Тот кабан был моей единственной жертвой. Библейская заповедь «не убий» обретала для меня свой первородный смысл.

ПРО ЛЕЖАЩЕГО ВЕРБЛЮДА

Несмотря на мою занятость по делам инженерным, тяга к литературному творчеству брала своё. Я с детства любил персидскую поэзию, и, хотя язык тувинский — далеко не персидский, я решил начать с местного эпоса. Конечно, можно было прийти в областную библиотеку, взять труды Института тувинского языка и литературы и переписать научные книги в скучные рифмованные повествования… Меня интересовали легенды живые, то есть те, которые по сей день бытовали в народе и являлись частью его духовной жизни. От друзей-тувинцев я знал, что есть эпос «Алдан маадыр» («Шестьдесят богатырей»), но, кто такие эти богатыри, мне толком никто не мог объяснить.

— Ищи Хомушку — он всё знает, — говорили мне.

Хомушку — род тувинских сказителей, хранителей древней культуры. Я отправился на поиски и не без труда нашёл в степи несколько юрт, принадлежащих этому роду.

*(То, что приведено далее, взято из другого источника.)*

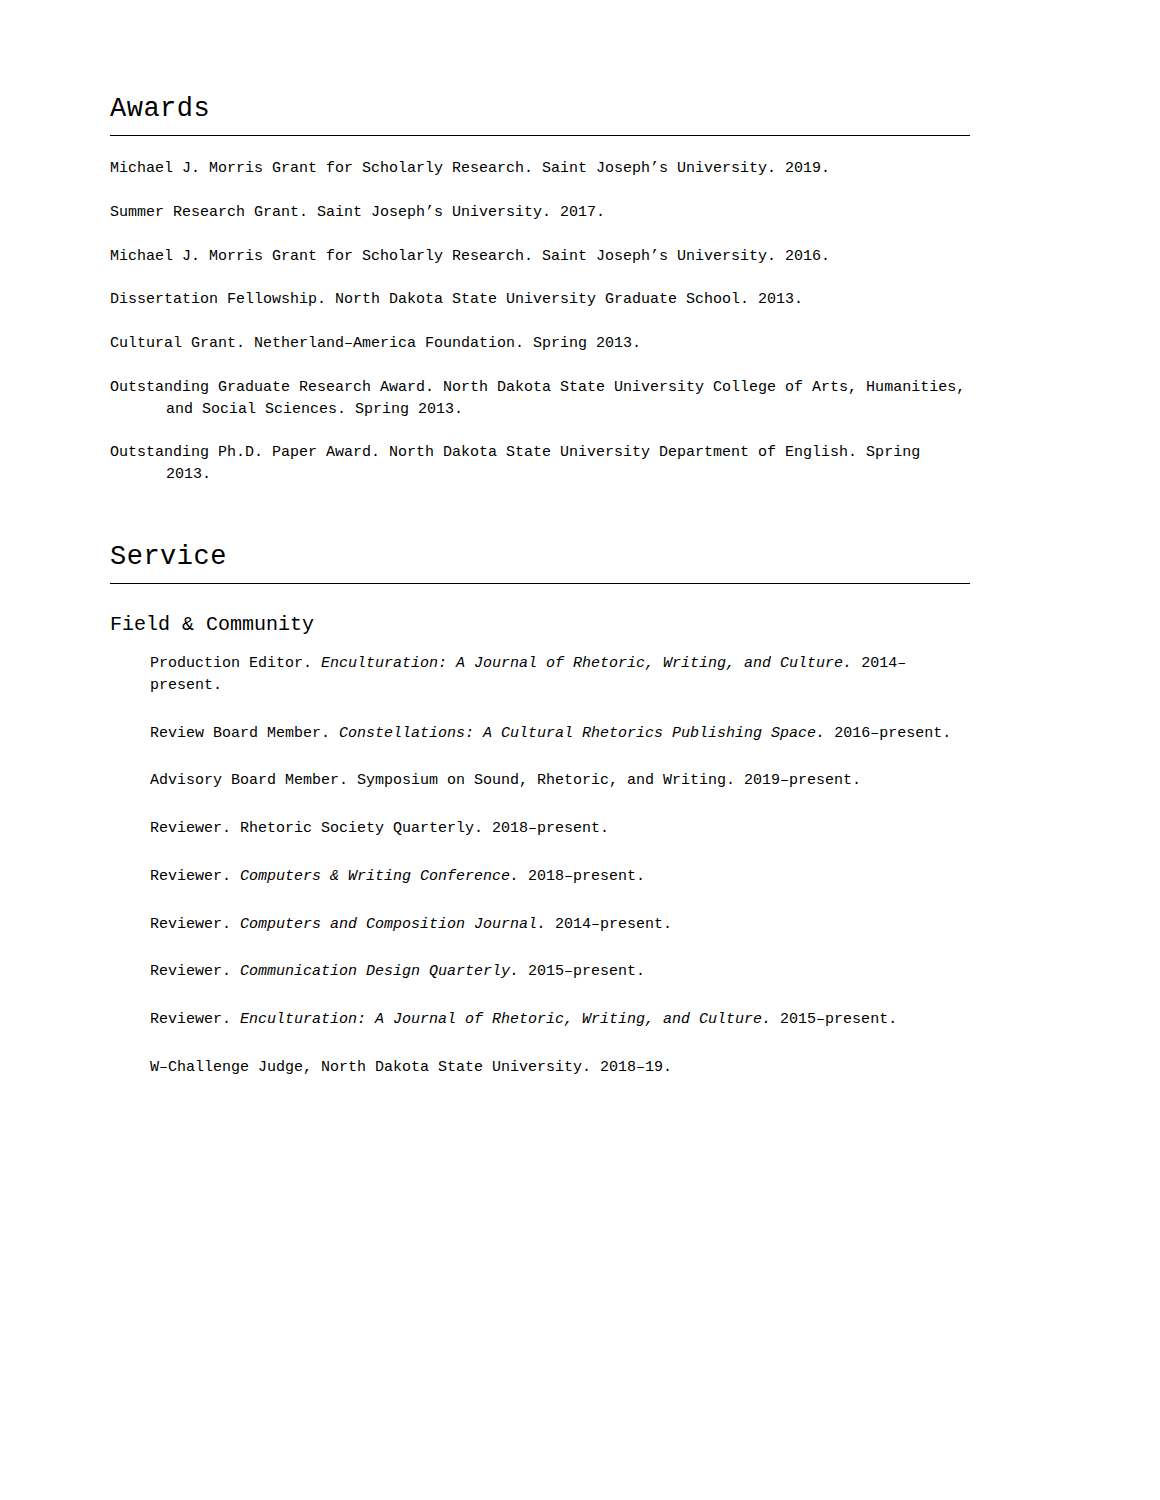Awards
Michael J. Morris Grant for Scholarly Research. Saint Joseph’s University. 2019.
Summer Research Grant. Saint Joseph’s University. 2017.
Michael J. Morris Grant for Scholarly Research. Saint Joseph’s University. 2016.
Dissertation Fellowship. North Dakota State University Graduate School. 2013.
Cultural Grant. Netherland–America Foundation. Spring 2013.
Outstanding Graduate Research Award. North Dakota State University College of Arts, Humanities, and Social Sciences. Spring 2013.
Outstanding Ph.D. Paper Award. North Dakota State University Department of English. Spring 2013.
Service
Field & Community
Production Editor. Enculturation: A Journal of Rhetoric, Writing, and Culture. 2014–present.
Review Board Member. Constellations: A Cultural Rhetorics Publishing Space. 2016–present.
Advisory Board Member. Symposium on Sound, Rhetoric, and Writing. 2019–present.
Reviewer. Rhetoric Society Quarterly. 2018–present.
Reviewer. Computers & Writing Conference. 2018–present.
Reviewer. Computers and Composition Journal. 2014–present.
Reviewer. Communication Design Quarterly. 2015–present.
Reviewer. Enculturation: A Journal of Rhetoric, Writing, and Culture. 2015–present.
W–Challenge Judge, North Dakota State University. 2018–19.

Спросил, где живёт самый мудрый человек, и мне указали на кош, стоящий поодаль от остальных. Внутри горел костёр, около него сидел человек возраста неопределённого… Казалось, что он сидел у этого огня во все века и потому производил впечатление человека вечного.

— Эки! — поприветствовал я его. — Кандык чуртап тур?

— Экирля… — ответил он так, как будто мы с ним были давние знакомые.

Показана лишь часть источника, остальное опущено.